ABOUT THIS EXERCISE: Print every entry below exactly, leaving out the pictures.

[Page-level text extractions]
%%
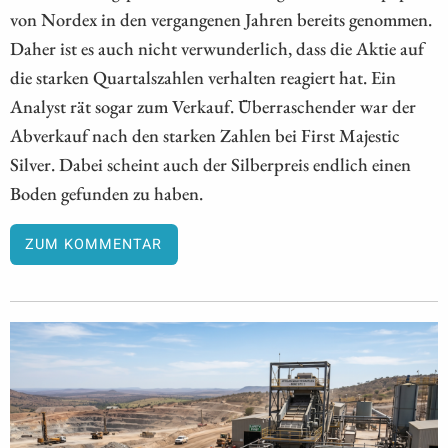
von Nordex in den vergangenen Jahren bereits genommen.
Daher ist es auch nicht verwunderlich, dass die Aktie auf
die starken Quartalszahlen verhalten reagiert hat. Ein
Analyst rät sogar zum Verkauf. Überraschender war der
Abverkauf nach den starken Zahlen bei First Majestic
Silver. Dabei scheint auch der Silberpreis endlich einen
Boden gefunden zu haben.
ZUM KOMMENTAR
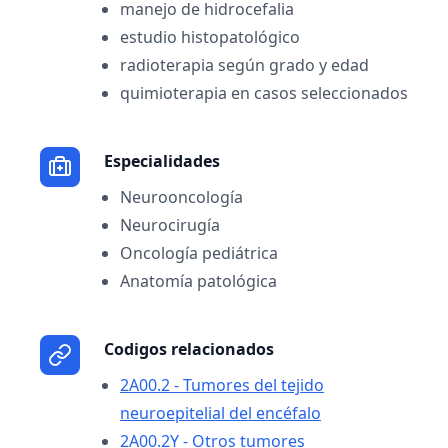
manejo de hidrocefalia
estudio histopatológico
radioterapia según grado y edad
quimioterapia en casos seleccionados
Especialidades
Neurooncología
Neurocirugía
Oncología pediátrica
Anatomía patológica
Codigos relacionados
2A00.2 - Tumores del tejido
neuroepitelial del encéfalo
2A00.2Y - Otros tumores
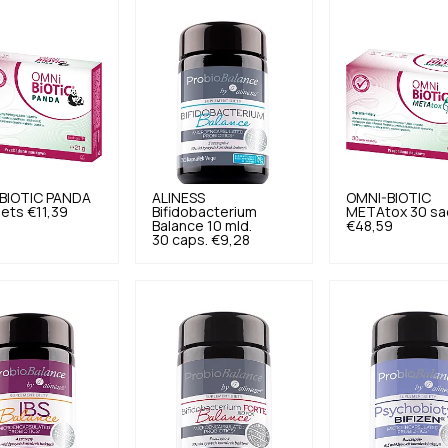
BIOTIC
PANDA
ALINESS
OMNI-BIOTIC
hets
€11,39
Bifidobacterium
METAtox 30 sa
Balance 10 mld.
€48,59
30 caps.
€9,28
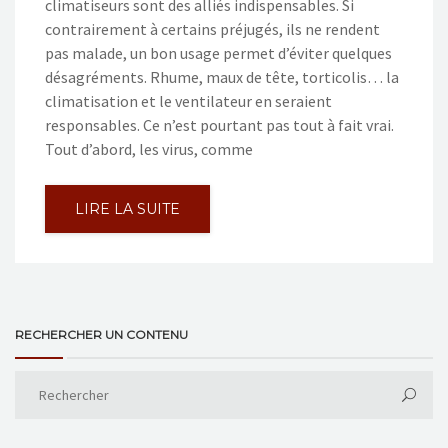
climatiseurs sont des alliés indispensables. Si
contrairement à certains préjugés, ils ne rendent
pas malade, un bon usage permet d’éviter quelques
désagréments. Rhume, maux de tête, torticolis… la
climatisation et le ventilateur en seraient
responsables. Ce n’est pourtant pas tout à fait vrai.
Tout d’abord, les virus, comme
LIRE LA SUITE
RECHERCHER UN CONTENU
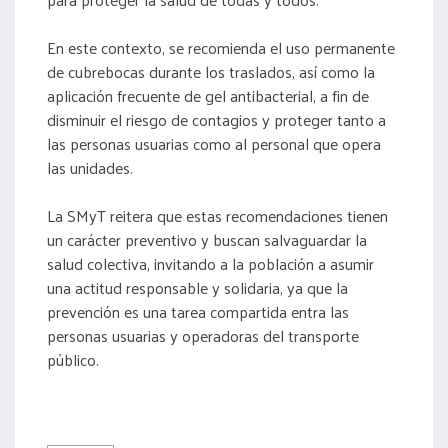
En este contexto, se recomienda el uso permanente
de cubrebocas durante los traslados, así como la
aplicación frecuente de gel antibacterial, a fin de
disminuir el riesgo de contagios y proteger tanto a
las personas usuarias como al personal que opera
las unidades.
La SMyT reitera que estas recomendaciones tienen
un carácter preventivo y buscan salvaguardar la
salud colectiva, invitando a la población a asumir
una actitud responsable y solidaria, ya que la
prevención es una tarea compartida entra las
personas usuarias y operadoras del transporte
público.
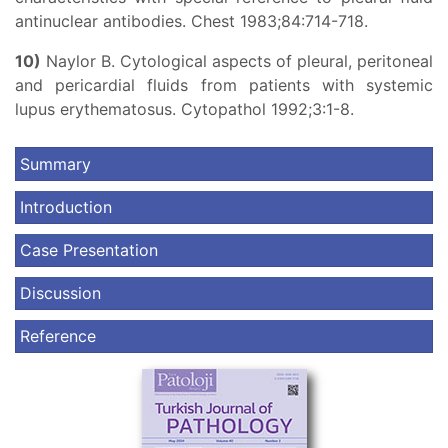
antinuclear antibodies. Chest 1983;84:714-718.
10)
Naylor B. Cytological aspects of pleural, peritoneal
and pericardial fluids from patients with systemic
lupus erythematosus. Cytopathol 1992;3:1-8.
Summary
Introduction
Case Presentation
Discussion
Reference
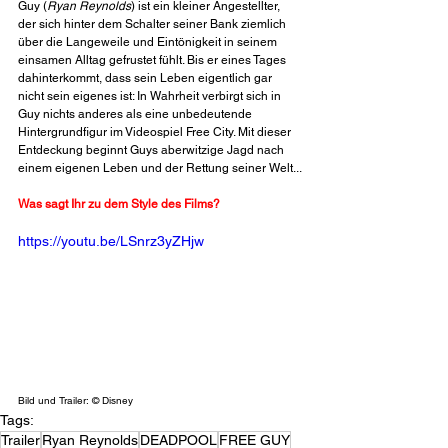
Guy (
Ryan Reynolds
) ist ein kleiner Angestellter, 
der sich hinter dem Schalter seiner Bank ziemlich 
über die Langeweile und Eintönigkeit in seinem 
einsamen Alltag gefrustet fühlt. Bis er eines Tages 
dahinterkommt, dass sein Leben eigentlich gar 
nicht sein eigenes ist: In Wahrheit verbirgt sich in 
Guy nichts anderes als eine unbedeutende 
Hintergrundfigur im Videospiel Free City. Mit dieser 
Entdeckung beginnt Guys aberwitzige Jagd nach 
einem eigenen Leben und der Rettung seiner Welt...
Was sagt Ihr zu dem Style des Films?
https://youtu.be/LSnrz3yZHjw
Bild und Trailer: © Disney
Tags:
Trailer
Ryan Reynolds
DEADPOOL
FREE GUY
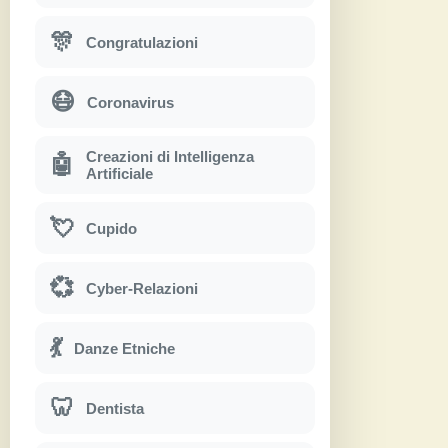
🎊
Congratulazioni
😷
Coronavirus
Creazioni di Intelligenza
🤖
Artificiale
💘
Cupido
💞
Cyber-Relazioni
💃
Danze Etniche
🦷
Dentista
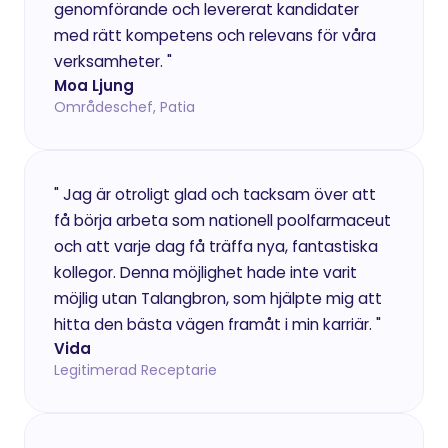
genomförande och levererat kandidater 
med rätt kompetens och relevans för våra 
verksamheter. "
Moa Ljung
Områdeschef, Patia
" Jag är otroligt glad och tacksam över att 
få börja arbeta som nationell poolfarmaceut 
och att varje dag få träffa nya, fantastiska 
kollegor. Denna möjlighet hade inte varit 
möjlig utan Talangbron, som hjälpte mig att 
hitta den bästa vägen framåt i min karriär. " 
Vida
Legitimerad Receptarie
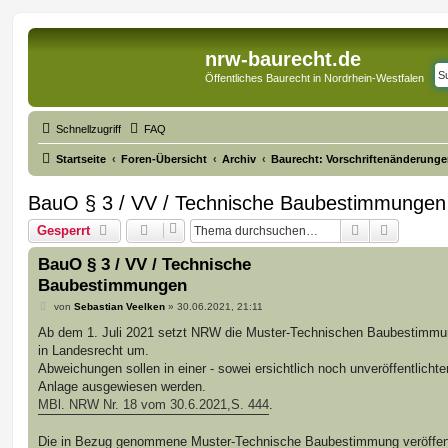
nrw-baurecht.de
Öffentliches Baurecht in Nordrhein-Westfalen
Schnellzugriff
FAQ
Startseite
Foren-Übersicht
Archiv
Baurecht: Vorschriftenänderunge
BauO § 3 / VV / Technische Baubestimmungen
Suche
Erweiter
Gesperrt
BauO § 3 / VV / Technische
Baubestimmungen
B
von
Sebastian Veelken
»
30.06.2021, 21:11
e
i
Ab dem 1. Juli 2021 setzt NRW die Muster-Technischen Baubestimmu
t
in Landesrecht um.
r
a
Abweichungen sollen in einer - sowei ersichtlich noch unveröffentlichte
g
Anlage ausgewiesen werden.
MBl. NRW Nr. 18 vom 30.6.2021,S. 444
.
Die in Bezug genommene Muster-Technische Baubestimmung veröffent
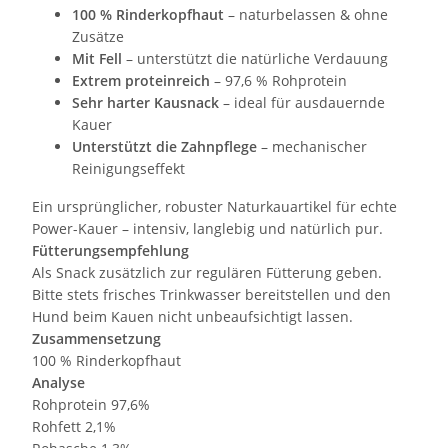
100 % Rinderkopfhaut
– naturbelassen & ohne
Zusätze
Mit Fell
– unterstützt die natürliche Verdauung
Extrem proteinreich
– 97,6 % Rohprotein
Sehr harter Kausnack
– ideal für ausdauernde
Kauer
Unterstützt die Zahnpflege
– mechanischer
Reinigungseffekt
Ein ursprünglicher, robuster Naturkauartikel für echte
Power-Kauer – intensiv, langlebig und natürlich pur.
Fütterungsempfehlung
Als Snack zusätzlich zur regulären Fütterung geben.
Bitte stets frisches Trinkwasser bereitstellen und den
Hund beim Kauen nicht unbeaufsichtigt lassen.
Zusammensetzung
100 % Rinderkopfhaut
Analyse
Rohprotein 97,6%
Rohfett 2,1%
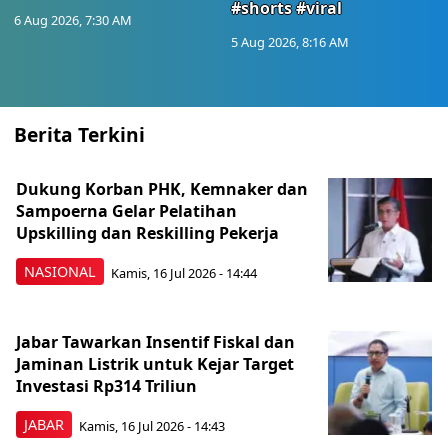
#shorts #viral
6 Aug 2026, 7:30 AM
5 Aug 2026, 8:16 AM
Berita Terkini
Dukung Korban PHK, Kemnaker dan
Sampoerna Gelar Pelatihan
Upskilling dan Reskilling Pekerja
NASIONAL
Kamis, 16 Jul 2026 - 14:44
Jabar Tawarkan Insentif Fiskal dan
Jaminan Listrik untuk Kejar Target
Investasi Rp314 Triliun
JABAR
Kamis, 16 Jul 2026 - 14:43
%%
RESPONSE TO THE TASK:
von Nordex in den vergangenen Jahren bereits genommen.
Daher ist es auch nicht verwunderlich, dass die Aktie auf
die starken Quartalszahlen verhalten reagiert hat. Ein
Analyst rät sogar zum Verkauf. Überraschender war der
Abverkauf nach den starken Zahlen bei First Majestic
Silver. Dabei scheint auch der Silberpreis endlich einen
Boden gefunden zu haben.
ZUM KOMMENTAR
manejo de hidrocefalia
estudio histopatológico
radioterapia según grado y edad
quimioterapia en casos seleccionados
Especialidades
Neurooncología
Neurocirugía
Oncología pediátrica
Anatomía patológica
Codigos relacionados
2A00.2 - Tumores del tejido
neuroepitelial del encéfalo
2A00.2Y - Otros tumores
BIOTIC
PANDA
ALINESS
OMNI-BIOTIC
hets
€11,39
Bifidobacterium
METAtox 30 sa
Balance 10 mld.
€48,59
30 caps.
€9,28
climatiseurs sont des alliés indispensables. Si
contrairement à certains préjugés, ils ne rendent
pas malade, un bon usage permet d’éviter quelques
désagréments. Rhume, maux de tête, torticolis… la
climatisation et le ventilateur en seraient
responsables. Ce n’est pourtant pas tout à fait vrai.
Tout d’abord, les virus, comme
LIRE LA SUITE
RECHERCHER UN CONTENU
En este contexto, se recomienda el uso permanente
de cubrebocas durante los traslados, así como la
aplicación frecuente de gel antibacterial, a fin de
disminuir el riesgo de contagios y proteger tanto a
las personas usuarias como al personal que opera
las unidades.
La SMyT reitera que estas recomendaciones tienen
un carácter preventivo y buscan salvaguardar la
salud colectiva, invitando a la población a asumir
una actitud responsable y solidaria, ya que la
prevención es una tarea compartida entra las
personas usuarias y operadoras del transporte
público.
antinuclear antibodies. Chest 1983;84:714-718.
10)
Naylor B. Cytological aspects of pleural, peritoneal
and pericardial fluids from patients with systemic
lupus erythematosus. Cytopathol 1992;3:1-8.
Summary
Introduction
Case Presentation
Discussion
Reference
Guy (
Ryan Reynolds
) ist ein kleiner Angestellter, 
der sich hinter dem Schalter seiner Bank ziemlich 
über die Langeweile und Eintönigkeit in seinem 
einsamen Alltag gefrustet fühlt. Bis er eines Tages 
dahinterkommt, dass sein Leben eigentlich gar 
nicht sein eigenes ist: In Wahrheit verbirgt sich in 
Guy nichts anderes als eine unbedeutende 
Hintergrundfigur im Videospiel Free City. Mit dieser 
Entdeckung beginnt Guys aberwitzige Jagd nach 
einem eigenen Leben und der Rettung seiner Welt...
Was sagt Ihr zu dem Style des Films?
https://youtu.be/LSnrz3yZHjw
Bild und Trailer: © Disney
Tags:
Trailer
Ryan Reynolds
DEADPOOL
FREE GUY
🎊
Congratulazioni
😷
Coronavirus
Creazioni di Intelligenza
🤖
Artificiale
💘
Cupido
💞
Cyber-Relazioni
💃
Danze Etniche
🦷
Dentista
genomförande och levererat kandidater 
med rätt kompetens och relevans för våra 
verksamheter. "
Moa Ljung
Områdeschef, Patia
" Jag är otroligt glad och tacksam över att 
få börja arbeta som nationell poolfarmaceut 
och att varje dag få träffa nya, fantastiska 
kollegor. Denna möjlighet hade inte varit 
möjlig utan Talangbron, som hjälpte mig att 
hitta den bästa vägen framåt i min karriär. " 
Vida
Legitimerad Receptarie
nrw-baurecht.de
Öffentliches Baurecht in Nordrhein-Westfalen
Schnellzugriff
FAQ
Startseite
Foren-Übersicht
Archiv
Baurecht: Vorschriftenänderunge
BauO § 3 / VV / Technische Baubestimmungen
Suche
Erweiter
Gesperrt
BauO § 3 / VV / Technische
Baubestimmungen
B
von
Sebastian Veelken
»
30.06.2021, 21:11
e
i
Ab dem 1. Juli 2021 setzt NRW die Muster-Technischen Baubestimmu
t
in Landesrecht um.
r
a
Abweichungen sollen in einer - sowei ersichtlich noch unveröffentlichte
g
Anlage ausgewiesen werden.
MBl. NRW Nr. 18 vom 30.6.2021,S. 444
.
Die in Bezug genommene Muster-Technische Baubestimmung veröffent
100 % Rinderkopfhaut
– naturbelassen & ohne
Zusätze
Mit Fell
– unterstützt die natürliche Verdauung
Extrem proteinreich
– 97,6 % Rohprotein
Sehr harter Kausnack
– ideal für ausdauernde
Kauer
Unterstützt die Zahnpflege
– mechanischer
Reinigungseffekt
Ein ursprünglicher, robuster Naturkauartikel für echte
Power-Kauer – intensiv, langlebig und natürlich pur.
Fütterungsempfehlung
Als Snack zusätzlich zur regulären Fütterung geben.
Bitte stets frisches Trinkwasser bereitstellen und den
Hund beim Kauen nicht unbeaufsichtigt lassen.
Zusammensetzung
100 % Rinderkopfhaut
Analyse
Rohprotein 97,6%
Rohfett 2,1%
#shorts #viral
6 Aug 2026, 7:30 AM
5 Aug 2026, 8:16 AM
Berita Terkini
Dukung Korban PHK, Kemnaker dan
Sampoerna Gelar Pelatihan
Upskilling dan Reskilling Pekerja
NASIONAL
Kamis, 16 Jul 2026 - 14:44
Jabar Tawarkan Insentif Fiskal dan
Jaminan Listrik untuk Kejar Target
Investasi Rp314 Triliun
JABAR
Kamis, 16 Jul 2026 - 14:43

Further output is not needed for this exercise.